- **Texte retenu**:
'''
N. O. - Vous avez connu l'exil après avoir épousé une Eurasienne et été accusé de crime en vertu de l'«Immorality Act» et du «Mixed Marriages Act», qui interdisaient les relations sexuelles et les mariages interraciaux. Vous avez fondé Okhela, une organisation anti-apartheid, puis été condamné en 1975 après votre retour clandestin en Afrique du Sud à neuf ans de prison (vous y avez passé sept ans, dont deux en isolement). Devant la situation actuelle, le résistant que vous êtes éprouve-t-il de la désillusion ou plutôt de la colère ?

B. Breytenbach. - Il m'est difficile de continuer d'être en colère parce que ça suppose qu'on ait encore les moyens de pouvoir en faire quelque chose. J'ai très fortement le sentiment - et je ne suis sûrement pas le seul - d'être marginalisé. Mais c'est tout à fait normal. Après tout, il y a une autre génération sud-africaine qui a déplacé le centre de gravité. Autrefois, quand quelqu'un comme moi, blanchâtre d'origine afrikaner, était dans la résistance, il avait une possibilité réelle de peser sur l'état d'esprit de ceux qui étaient au pouvoir puisqu'ils tenaient beaucoup à leur propre identité d'Afrikaner. Ils justifiaient leur pouvoir par leur différence, et en particulier par celle de la langue, l'afrikaans, à laquelle ils étaient très attachés. C'est une époque révolue. Ma voix ne compte strictement pour rien dans l'ANC aujourd'hui. On calcule grossièrement qu'il y avait 5 millions de Blancs dans le pays (et encore, quand on dit «Blancs» on inclut les métis clairs) à la fin de l'apartheid. Il y en a peut-être 1 million qui sont déjà partis. Donc 4 millions sur 47 millions de la population, environ 10%, c'est peu. Je n'ai pas du tout l'impression d'avoir la possibilité de mêler ma voix à celle de la majorité. Il n'y a pas non plus, d'ailleurs, un foyer dans lequel on peut se faire entendre au sein même des Afrikaners. On est à couteaux tirés parce qu'on règle d'anciens comptes. Bref, ça va dans tous les sens, il y a énormément de sentiment de colère, de rejet, d'abandon... Si on regarde la situation, pour quelqu'un comme moi, où serait l'endroit pour intervenir d'une façon utile ? Je n'en vois pas. Mais ce constat n'est pas forcément définitif.

N. O. - Dans «le Monde du milieu», vous vous revendiquez comme un «bâtard africain». N'êtes-vous pas un homme au milieu du gué ? Avec le poids du passé et de la colonisation, quelle place peut avoir un Blanc en Afrique aujourd'hui ?
'''
(Données enregistrées)
'''
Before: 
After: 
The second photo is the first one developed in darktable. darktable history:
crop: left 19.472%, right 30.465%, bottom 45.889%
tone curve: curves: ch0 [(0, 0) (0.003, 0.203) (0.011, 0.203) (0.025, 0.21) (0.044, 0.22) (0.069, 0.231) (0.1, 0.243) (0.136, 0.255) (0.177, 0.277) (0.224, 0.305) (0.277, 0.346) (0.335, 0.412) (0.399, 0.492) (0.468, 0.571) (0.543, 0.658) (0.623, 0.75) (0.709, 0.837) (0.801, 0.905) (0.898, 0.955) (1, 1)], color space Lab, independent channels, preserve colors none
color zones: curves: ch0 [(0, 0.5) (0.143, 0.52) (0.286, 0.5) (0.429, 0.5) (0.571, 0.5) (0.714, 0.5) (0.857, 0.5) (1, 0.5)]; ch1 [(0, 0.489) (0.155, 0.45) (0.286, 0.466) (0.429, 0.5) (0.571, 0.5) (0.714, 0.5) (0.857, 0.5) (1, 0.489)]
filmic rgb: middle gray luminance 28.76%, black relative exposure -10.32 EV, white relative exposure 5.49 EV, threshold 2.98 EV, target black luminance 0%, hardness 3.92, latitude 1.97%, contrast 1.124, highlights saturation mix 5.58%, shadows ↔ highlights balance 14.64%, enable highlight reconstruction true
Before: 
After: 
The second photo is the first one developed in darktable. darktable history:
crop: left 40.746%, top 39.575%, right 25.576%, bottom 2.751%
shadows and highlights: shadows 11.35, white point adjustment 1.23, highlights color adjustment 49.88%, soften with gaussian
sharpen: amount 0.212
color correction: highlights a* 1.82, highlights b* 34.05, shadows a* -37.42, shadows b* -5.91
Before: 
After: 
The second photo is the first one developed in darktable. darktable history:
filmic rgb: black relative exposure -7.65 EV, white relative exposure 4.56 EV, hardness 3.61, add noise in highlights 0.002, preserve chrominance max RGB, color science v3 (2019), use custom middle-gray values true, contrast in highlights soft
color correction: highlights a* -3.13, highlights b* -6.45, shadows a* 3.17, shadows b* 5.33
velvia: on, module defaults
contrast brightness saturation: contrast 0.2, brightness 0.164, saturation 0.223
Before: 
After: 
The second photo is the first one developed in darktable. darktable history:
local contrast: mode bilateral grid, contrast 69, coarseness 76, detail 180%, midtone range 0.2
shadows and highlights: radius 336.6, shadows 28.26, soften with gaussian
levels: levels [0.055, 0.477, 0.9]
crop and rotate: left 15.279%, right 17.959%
'''
- **Questions**:
a) Les affirmations suivantes concordent-elles avec l'entretien ? (i) Breytenbach a passé sept ans en prison, dont deux en isolement. (ii) Selon Breytenbach, environ 2 millions de Blancs ont déjà quitté le pays. (iii) Breytenbach dit voir un endroit où il pourrait intervenir utilement. Répondez par oui ou non et citez à chaque fois les mots de l'entretien qui tranchent.
b) Extrayez de l'entretien le passage qui va de « N. O. - Dans » jusqu'à « Afrique aujourd'hui ? » inclus.

- **Corrigé**:
a)
(i) Oui : « vous y avez passé sept ans, dont deux en isolement ».
(ii) Non : « Il y en a peut-être 1 million qui sont déjà partis ».
(iii) Non : « Je n'en vois pas. »

b)
N. O. - Dans «le Monde du milieu», vous vous revendiquez comme un «bâtard africain». N'êtes-vous pas un homme au milieu du gué ? Avec le poids du passé et de la colonisation, quelle place peut avoir un Blanc en Afrique aujourd'hui ?